Give back the entries exactly as they read, leaving each image out.

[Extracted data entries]

·····

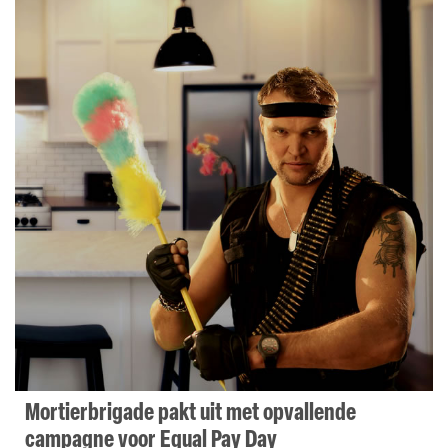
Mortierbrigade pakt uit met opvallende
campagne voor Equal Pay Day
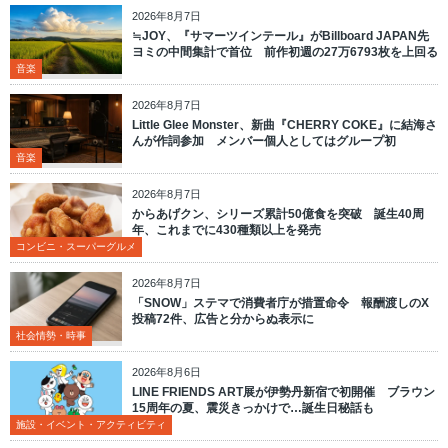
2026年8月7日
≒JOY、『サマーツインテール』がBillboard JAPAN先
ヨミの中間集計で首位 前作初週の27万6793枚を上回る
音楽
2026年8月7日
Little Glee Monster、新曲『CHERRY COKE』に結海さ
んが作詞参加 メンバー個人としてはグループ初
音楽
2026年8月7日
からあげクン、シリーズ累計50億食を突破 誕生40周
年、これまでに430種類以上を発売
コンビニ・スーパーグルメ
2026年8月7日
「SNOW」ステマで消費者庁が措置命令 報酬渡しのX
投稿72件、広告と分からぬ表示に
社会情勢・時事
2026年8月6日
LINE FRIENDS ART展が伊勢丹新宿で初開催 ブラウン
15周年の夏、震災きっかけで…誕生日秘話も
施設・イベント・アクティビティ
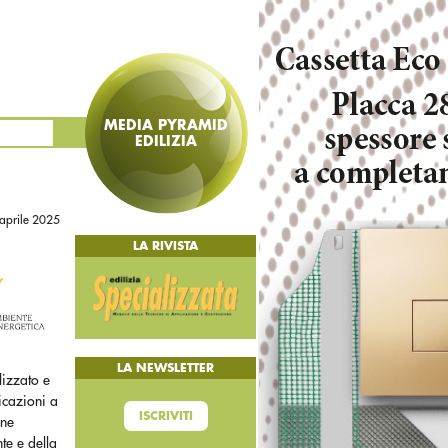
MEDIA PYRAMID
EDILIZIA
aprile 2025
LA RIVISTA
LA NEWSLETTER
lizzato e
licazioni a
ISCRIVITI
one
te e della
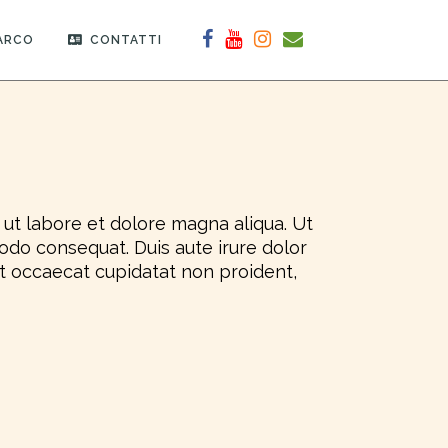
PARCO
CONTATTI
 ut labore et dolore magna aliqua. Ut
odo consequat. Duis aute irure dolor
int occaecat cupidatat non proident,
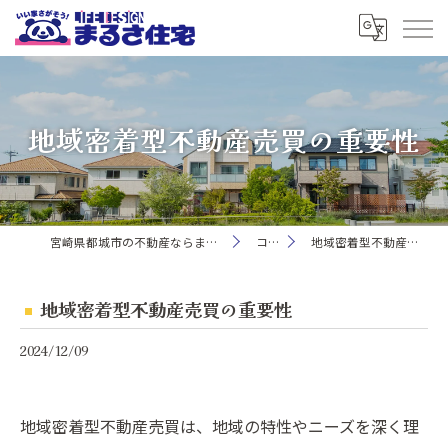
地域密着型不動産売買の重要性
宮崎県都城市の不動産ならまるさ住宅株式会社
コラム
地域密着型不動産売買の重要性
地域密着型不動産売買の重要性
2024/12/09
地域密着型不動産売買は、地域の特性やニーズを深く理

·····

Written response:
Mortierbrigade pakt uit met opvallende
campagne voor Equal Pay Day
2026年8月7日
≒JOY、『サマーツインテール』がBillboard JAPAN先
ヨミの中間集計で首位 前作初週の27万6793枚を上回る
音楽
2026年8月7日
Little Glee Monster、新曲『CHERRY COKE』に結海さ
んが作詞参加 メンバー個人としてはグループ初
音楽
2026年8月7日
からあげクン、シリーズ累計50億食を突破 誕生40周
年、これまでに430種類以上を発売
コンビニ・スーパーグルメ
2026年8月7日
「SNOW」ステマで消費者庁が措置命令 報酬渡しのX
投稿72件、広告と分からぬ表示に
社会情勢・時事
2026年8月6日
LINE FRIENDS ART展が伊勢丹新宿で初開催 ブラウン
15周年の夏、震災きっかけで…誕生日秘話も
施設・イベント・アクティビティ
MEDIA PYRAMID
EDILIZIA
aprile 2025
LA RIVISTA
LA NEWSLETTER
lizzato e
licazioni a
ISCRIVITI
one
te e della
PARCO
CONTATTI
 ut labore et dolore magna aliqua. Ut
odo consequat. Duis aute irure dolor
int occaecat cupidatat non proident,
地域密着型不動産売買の重要性
宮崎県都城市の不動産ならまるさ住宅株式会社
コラム
地域密着型不動産売買の重要性
地域密着型不動産売買の重要性
2024/12/09
地域密着型不動産売買は、地域の特性やニーズを深く理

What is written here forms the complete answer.